[What to work on] Scan the records below, and wherever a line has the word "được", pull it out.

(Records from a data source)
══════

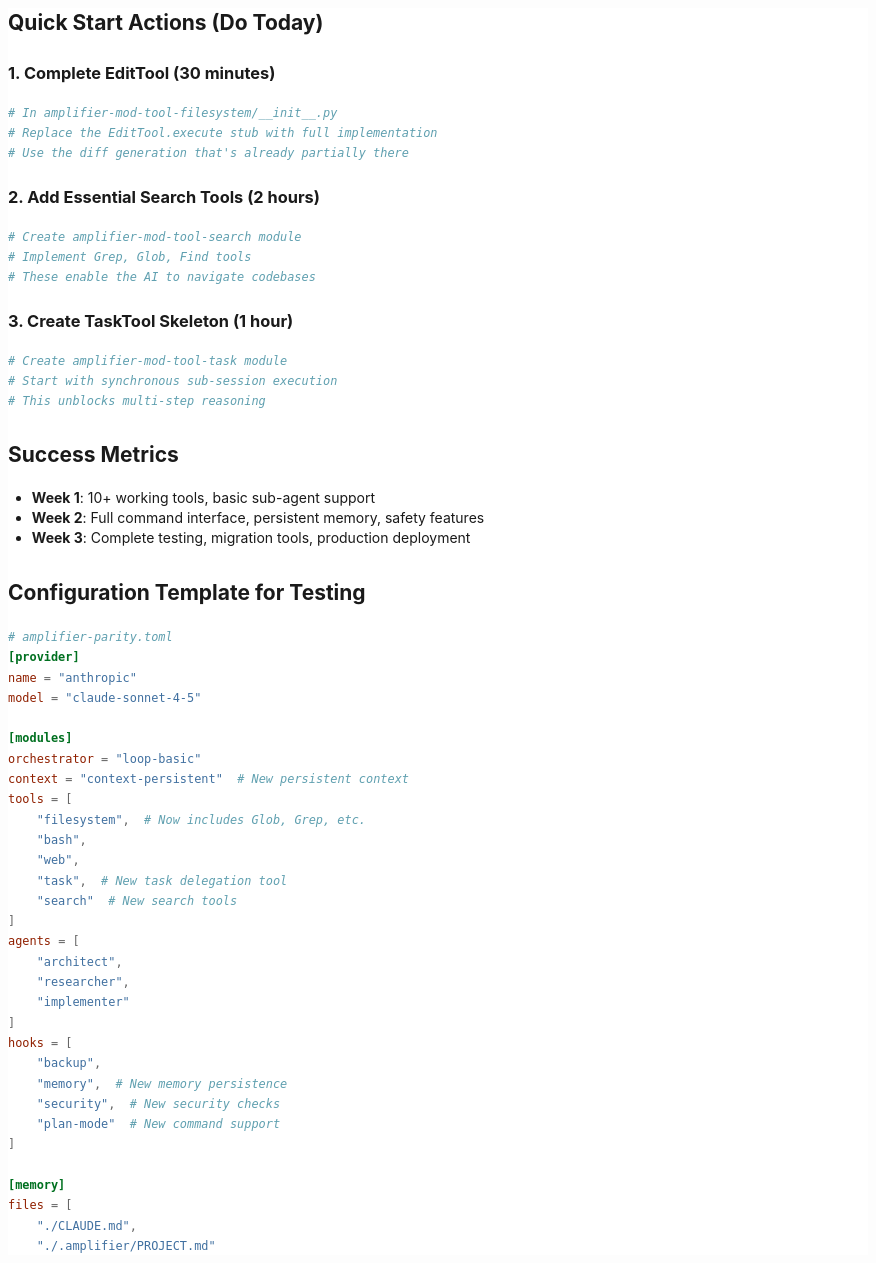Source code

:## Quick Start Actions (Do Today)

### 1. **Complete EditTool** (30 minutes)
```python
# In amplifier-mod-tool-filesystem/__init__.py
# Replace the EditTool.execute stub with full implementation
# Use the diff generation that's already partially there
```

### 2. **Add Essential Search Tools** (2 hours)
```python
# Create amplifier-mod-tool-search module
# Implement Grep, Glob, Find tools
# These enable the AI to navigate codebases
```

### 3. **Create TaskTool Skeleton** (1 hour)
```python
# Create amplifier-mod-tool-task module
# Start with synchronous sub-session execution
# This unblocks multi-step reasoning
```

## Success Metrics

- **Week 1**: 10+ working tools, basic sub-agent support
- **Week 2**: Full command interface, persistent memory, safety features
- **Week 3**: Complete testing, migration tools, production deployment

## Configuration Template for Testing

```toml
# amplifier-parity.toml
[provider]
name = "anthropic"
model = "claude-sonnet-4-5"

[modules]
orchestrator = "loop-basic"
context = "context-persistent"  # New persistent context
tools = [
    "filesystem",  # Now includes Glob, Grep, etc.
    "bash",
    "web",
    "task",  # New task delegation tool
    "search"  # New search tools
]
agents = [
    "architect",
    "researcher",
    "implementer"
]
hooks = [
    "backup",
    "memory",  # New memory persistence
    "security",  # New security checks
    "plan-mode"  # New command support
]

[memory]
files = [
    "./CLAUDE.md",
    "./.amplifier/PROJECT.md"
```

══════

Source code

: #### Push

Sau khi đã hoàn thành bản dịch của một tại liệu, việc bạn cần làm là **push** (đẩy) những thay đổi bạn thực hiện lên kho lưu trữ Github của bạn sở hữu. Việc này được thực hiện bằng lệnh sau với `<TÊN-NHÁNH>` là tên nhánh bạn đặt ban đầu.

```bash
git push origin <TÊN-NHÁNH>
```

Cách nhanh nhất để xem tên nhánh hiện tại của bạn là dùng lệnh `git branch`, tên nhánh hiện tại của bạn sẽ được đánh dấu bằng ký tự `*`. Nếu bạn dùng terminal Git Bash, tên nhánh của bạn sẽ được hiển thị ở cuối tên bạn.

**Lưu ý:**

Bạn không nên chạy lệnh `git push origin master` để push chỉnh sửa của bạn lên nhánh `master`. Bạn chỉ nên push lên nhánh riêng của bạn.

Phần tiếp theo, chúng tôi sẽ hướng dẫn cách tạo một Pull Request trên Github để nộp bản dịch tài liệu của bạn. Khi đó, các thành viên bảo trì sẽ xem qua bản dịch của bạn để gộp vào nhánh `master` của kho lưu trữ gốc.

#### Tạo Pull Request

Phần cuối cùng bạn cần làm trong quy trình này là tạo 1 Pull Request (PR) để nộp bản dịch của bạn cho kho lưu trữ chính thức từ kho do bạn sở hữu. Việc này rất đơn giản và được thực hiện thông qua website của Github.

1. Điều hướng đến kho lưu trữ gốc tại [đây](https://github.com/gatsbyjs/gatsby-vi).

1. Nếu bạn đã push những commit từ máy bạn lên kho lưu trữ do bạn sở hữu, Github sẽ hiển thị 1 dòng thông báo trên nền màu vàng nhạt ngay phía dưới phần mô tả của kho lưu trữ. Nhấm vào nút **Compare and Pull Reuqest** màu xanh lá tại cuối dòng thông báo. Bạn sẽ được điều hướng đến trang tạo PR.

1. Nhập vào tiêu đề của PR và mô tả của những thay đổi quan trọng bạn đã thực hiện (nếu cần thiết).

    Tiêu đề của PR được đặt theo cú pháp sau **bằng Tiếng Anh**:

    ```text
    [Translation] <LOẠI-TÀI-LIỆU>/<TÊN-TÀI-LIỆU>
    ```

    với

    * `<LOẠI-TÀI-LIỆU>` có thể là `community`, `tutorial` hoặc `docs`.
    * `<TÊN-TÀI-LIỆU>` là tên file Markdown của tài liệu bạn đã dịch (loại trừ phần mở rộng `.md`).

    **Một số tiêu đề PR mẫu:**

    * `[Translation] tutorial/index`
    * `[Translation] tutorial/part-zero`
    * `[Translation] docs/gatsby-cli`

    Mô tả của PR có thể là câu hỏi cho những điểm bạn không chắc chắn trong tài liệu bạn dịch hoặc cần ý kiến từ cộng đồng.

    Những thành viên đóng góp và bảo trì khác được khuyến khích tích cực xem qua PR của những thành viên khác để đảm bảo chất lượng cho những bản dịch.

══════

[Output of the task]
Sau khi đã hoàn thành bản dịch của một tại liệu, việc bạn cần làm là **push** (đẩy) những thay đổi bạn thực hiện lên kho lưu trữ Github của bạn sở hữu. Việc này được thực hiện bằng lệnh sau với `<TÊN-NHÁNH>` là tên nhánh bạn đặt ban đầu.
Cách nhanh nhất để xem tên nhánh hiện tại của bạn là dùng lệnh `git branch`, tên nhánh hiện tại của bạn sẽ được đánh dấu bằng ký tự `*`. Nếu bạn dùng terminal Git Bash, tên nhánh của bạn sẽ được hiển thị ở cuối tên bạn.
Phần cuối cùng bạn cần làm trong quy trình này là tạo 1 Pull Request (PR) để nộp bản dịch của bạn cho kho lưu trữ chính thức từ kho do bạn sở hữu. Việc này rất đơn giản và được thực hiện thông qua website của Github.
1. Nếu bạn đã push những commit từ máy bạn lên kho lưu trữ do bạn sở hữu, Github sẽ hiển thị 1 dòng thông báo trên nền màu vàng nhạt ngay phía dưới phần mô tả của kho lưu trữ. Nhấm vào nút **Compare and Pull Reuqest** màu xanh lá tại cuối dòng thông báo. Bạn sẽ được điều hướng đến trang tạo PR.
    Tiêu đề của PR được đặt theo cú pháp sau **bằng Tiếng Anh**:
    Những thành viên đóng góp và bảo trì khác được khuyến khích tích cực xem qua PR của những thành viên khác để đảm bảo chất lượng cho những bản dịch.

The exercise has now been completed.